The courage to feel everything

 

Savoring simple daily pleasures




There comes a point in many of our lives when exhaustion comes from resisting what we already know.

We spend years trying to become less sensitive, as if numbness is maturity. We praise toughness, restraint, emotional distance. We confuse hardness with bravery. But perhaps the opposite of sensitive is not brave at all. Perhaps the opposite of sensitive is disconnected. We refuse to acknowledge feelings or instincts that dont align with the direction we ought to be headed. To continue on an accepted path, which is the norm. 

Sensitivity is not weakness. It is awareness. It is the willingness to stay awake to life instead of anesthetizing ourselves against it.



The brave people are not the ones who feel the least. They are the ones who refuse to abandon themselves because of what they feel.

So much of suffering comes from trying not to know what we know. The body whispers long before the mind admits the truth. A relationship that no longer fits. A dream asking to be pursued. A grief asking to be felt. A boundary asking to be drawn. We call this confusion, but often it is clarity delayed by fear.

It is rarely the hard decision itself that keeps us trapped. It is indecision. The endless hovering between instincts and permission. Between truth and performance. Between the life we sense is ours and the life we continue because it is familiar.



Stillness becomes frightening because stillness reveals.

“Be still and know.”

Not think. Not analyze. Not perform certainty. Know.

There is a wisdom beneath language that most of us spend our lives learning to ignore. Gut feelings are not irrational interruptions to our intelligence; they are often intelligence itself. The quiet inner recognition that arrives before evidence does. A belief in the unseen order of things. The sense that life is speaking in patterns long before outcomes appear.



And perhaps being human was never meant to be a constant pursuit of happiness anyway.

Modern life teaches us to evaluate our days based on comfort: Was I productive? Was I pleased? Was I entertained? But a fully lived life is not measured by uninterrupted happiness. It is measured by presence. By the willingness to feel awe, grief, wonder, rage, tenderness, loneliness, joy, confusion, love, and loss without deciding that any one emotion disqualifies us from being whole.

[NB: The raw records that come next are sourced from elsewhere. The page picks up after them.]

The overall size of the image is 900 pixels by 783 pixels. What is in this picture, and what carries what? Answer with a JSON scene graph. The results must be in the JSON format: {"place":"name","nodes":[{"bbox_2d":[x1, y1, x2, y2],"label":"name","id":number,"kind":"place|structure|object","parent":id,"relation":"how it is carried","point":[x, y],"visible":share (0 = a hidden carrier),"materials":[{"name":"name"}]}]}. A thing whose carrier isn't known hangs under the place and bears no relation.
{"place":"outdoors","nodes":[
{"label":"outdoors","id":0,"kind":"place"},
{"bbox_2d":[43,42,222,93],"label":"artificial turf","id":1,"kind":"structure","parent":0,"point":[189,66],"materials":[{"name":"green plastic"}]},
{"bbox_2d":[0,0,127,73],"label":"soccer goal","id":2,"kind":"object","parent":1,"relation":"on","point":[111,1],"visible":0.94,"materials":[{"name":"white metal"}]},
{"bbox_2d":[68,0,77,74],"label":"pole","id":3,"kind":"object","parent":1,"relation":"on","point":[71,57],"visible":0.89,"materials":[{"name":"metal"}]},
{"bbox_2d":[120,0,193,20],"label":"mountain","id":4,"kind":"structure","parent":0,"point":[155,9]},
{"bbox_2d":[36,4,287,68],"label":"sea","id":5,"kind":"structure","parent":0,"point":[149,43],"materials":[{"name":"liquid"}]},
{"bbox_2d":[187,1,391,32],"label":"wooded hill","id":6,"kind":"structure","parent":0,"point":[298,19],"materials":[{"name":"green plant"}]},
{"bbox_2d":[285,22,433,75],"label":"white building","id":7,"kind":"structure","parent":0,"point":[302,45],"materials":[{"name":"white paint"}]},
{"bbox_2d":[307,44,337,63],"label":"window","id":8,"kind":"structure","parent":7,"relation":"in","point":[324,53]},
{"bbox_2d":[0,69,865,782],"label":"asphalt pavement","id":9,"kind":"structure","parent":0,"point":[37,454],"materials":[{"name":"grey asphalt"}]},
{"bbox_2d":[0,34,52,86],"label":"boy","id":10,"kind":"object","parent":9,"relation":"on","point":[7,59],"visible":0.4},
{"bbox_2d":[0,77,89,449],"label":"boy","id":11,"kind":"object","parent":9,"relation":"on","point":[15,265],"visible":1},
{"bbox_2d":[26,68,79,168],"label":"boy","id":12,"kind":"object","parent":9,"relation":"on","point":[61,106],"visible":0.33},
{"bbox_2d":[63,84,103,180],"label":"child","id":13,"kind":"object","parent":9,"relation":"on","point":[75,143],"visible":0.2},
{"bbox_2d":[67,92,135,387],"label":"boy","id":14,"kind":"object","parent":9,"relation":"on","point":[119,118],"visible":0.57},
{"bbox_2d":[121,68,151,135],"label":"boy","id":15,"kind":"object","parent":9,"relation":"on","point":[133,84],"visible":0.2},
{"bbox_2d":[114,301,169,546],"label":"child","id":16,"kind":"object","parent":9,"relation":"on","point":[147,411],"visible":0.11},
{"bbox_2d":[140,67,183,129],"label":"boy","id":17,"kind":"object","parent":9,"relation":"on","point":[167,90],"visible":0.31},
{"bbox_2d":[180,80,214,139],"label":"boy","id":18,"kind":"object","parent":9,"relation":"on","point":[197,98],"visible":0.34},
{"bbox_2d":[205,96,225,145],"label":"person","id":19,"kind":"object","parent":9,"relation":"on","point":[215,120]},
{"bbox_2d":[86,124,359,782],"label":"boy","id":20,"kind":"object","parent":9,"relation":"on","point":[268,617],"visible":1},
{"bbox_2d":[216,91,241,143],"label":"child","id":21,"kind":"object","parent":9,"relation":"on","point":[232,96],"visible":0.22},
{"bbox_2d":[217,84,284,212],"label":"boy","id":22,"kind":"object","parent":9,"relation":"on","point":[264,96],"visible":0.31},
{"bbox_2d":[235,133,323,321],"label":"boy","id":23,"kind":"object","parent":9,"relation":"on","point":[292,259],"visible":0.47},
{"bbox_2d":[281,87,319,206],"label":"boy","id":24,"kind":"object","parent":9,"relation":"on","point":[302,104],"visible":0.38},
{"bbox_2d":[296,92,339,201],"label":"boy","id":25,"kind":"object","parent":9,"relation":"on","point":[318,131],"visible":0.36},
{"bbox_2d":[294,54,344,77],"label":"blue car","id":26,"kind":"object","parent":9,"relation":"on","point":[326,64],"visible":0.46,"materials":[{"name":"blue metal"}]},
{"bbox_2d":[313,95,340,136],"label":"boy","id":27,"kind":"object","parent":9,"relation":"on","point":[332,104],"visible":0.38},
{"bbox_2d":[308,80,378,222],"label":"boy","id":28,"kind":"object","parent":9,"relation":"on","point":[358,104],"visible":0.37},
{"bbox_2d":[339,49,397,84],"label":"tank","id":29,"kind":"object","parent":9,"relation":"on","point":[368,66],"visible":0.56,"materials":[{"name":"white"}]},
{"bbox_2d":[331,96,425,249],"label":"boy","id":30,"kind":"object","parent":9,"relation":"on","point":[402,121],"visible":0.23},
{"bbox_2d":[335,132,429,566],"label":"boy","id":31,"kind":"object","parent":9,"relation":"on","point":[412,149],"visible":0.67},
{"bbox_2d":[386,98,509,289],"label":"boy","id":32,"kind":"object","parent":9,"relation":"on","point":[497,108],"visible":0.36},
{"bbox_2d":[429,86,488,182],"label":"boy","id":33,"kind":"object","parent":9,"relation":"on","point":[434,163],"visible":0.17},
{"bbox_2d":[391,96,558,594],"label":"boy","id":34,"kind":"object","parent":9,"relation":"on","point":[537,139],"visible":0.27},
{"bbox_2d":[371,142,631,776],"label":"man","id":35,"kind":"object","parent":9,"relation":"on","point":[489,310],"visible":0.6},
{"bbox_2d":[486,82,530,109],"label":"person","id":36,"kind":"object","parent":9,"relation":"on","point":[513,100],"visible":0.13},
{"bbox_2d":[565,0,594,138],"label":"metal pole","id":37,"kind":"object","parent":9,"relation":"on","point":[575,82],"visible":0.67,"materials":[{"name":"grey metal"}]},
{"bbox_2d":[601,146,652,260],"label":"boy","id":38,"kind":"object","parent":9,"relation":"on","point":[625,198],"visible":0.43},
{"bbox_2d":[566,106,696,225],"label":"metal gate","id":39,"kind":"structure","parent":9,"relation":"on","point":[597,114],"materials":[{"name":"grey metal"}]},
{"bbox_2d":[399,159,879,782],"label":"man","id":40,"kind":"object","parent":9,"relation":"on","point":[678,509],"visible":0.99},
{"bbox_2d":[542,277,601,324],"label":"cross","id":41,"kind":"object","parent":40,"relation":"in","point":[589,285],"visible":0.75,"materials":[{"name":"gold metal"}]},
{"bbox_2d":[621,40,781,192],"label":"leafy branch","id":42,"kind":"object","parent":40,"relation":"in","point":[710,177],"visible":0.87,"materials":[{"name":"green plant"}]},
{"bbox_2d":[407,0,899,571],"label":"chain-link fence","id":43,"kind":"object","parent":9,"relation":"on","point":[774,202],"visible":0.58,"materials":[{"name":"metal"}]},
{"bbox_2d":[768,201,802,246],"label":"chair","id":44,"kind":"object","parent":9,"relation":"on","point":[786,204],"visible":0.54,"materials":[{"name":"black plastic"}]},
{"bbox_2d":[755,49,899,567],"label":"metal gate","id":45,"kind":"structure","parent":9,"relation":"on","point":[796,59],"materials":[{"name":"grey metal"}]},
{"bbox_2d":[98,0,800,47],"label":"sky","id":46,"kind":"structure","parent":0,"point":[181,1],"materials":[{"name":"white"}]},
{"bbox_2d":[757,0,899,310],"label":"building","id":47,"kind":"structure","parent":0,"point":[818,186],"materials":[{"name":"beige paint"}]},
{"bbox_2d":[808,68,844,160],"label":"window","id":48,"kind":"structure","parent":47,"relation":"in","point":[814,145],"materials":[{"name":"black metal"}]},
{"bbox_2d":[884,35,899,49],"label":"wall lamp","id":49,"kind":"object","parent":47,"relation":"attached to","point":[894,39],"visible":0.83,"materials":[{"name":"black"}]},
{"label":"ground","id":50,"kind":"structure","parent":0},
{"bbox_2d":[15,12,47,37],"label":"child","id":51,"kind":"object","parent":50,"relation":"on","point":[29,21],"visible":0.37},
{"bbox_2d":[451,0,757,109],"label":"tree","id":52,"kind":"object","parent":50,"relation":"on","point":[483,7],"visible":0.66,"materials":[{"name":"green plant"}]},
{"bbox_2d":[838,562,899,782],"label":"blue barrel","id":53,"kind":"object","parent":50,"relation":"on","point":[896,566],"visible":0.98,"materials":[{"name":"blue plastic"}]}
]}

To be alive is to feel everything.

Not forever. Not all at once. But honestly.

The tragedy is not heartbreak. The tragedy is abandoning ourselves in order to avoid heartbreak. It is becoming spectators to our own lives because certainty cannot be guaranteed.

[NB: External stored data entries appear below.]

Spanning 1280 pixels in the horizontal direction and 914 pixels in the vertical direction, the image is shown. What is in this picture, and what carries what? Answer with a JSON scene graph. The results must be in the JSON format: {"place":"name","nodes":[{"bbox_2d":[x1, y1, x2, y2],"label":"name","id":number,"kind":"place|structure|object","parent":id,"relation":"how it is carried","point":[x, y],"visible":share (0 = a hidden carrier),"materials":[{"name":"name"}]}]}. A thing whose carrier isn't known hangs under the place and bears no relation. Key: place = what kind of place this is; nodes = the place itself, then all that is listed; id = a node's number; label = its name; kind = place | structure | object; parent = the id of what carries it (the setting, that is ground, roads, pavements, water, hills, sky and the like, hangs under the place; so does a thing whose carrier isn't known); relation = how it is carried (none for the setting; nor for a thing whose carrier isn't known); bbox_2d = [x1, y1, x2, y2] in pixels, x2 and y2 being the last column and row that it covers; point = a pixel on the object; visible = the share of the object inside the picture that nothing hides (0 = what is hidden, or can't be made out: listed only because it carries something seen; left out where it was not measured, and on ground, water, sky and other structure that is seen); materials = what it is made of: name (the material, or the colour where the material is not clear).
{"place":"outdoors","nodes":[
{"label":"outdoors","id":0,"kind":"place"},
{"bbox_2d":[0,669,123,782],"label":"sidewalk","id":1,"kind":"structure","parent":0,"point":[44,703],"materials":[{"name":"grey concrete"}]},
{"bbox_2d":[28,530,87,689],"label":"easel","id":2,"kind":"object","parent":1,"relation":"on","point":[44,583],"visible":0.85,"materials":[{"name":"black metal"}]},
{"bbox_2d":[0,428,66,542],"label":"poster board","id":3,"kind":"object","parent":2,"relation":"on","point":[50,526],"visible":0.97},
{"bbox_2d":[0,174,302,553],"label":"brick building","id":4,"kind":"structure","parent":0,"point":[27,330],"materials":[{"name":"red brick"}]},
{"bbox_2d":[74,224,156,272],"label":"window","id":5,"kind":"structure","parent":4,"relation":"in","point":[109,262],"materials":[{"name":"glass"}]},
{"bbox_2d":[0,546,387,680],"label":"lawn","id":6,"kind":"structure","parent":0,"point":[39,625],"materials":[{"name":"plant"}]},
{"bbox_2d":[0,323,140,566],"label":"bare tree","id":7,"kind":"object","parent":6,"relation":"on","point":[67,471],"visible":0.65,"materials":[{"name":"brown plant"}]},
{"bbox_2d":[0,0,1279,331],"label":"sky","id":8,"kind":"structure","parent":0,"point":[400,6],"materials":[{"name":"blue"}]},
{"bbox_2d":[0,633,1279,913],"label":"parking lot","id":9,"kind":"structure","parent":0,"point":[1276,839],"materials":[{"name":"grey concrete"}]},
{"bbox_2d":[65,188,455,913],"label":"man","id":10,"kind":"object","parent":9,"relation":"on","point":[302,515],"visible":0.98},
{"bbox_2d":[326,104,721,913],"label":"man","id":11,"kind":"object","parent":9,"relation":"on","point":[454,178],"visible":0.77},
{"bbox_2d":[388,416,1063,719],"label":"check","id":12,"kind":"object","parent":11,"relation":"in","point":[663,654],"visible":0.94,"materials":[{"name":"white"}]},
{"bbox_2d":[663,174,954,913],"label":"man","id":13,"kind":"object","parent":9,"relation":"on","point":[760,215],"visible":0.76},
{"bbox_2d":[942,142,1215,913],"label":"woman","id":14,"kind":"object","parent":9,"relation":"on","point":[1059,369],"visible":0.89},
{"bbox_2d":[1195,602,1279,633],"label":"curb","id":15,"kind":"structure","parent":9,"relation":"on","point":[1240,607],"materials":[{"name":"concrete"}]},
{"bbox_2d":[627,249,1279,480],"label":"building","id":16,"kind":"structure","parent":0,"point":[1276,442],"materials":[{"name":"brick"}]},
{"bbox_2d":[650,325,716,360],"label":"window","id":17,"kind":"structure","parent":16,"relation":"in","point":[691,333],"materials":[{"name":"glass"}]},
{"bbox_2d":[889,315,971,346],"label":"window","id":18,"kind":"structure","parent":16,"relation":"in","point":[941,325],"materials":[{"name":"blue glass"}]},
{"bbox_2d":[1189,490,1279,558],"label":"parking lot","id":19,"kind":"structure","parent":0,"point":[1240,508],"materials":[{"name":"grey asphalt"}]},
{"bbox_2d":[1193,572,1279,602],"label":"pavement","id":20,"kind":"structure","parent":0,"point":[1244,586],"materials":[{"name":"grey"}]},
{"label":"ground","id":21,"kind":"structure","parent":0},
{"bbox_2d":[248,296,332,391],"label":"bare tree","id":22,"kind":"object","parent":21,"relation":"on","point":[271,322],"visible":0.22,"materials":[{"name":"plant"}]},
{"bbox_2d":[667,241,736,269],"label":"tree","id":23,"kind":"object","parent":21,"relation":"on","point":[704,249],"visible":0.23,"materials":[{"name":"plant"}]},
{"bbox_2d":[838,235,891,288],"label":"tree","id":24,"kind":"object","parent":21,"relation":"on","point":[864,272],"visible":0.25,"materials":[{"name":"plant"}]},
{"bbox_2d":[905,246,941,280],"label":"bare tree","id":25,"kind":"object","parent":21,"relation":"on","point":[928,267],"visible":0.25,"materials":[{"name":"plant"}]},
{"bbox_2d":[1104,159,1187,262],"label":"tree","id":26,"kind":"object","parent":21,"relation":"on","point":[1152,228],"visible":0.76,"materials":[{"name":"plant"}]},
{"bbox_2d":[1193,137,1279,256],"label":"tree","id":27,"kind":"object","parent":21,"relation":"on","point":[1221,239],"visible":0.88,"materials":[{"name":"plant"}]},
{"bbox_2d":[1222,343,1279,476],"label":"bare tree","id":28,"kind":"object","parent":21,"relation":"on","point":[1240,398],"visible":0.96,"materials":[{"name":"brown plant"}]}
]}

But life has never offered certainty. It offers movement.

To be alive is to exist in a perpetual state of self-revolution. We are not fixed beings arriving at a final version of ourselves. We are unfolding creatures. Shedding identities. Outgrowing old languages. Becoming strangers to former selves. Beginning again and again.



The goal, perhaps, is not to become fearless.

It is to become faithful to ourselves.

Faithful enough to stop pretending we do not know.
Quiet enough to hear what our inner life is saying.
Brave enough to feel all of it.
Alive enough to keep changing.

And maybe that is why these reflections have spoken so deeply to me while reading work by Glennon Doyle. Her words seem to return again and again to the quiet courage of paying attention — to ourselves, to our instincts, to the ordinary moments that reveal who we are becoming. Ironically, many of these thoughts crystallised for me while dealing with something so small and modern: a frozen phone. Losing, even temporarily, the ability to take the countless photographs I instinctively capture each day made me realise how much that ritual matters to me. Photography is not just documentation; it is how I process my days. It is how I notice beauty, hold fleeting emotions still for a moment, and make sense of my inner world through the outer one. The inconvenience became its own strange kind of gift — a reminder of the quiet luxury of a working phone, yes, but more importantly, of how deeply intertwined our small daily acts are with the ways we understand ourselves and our lives.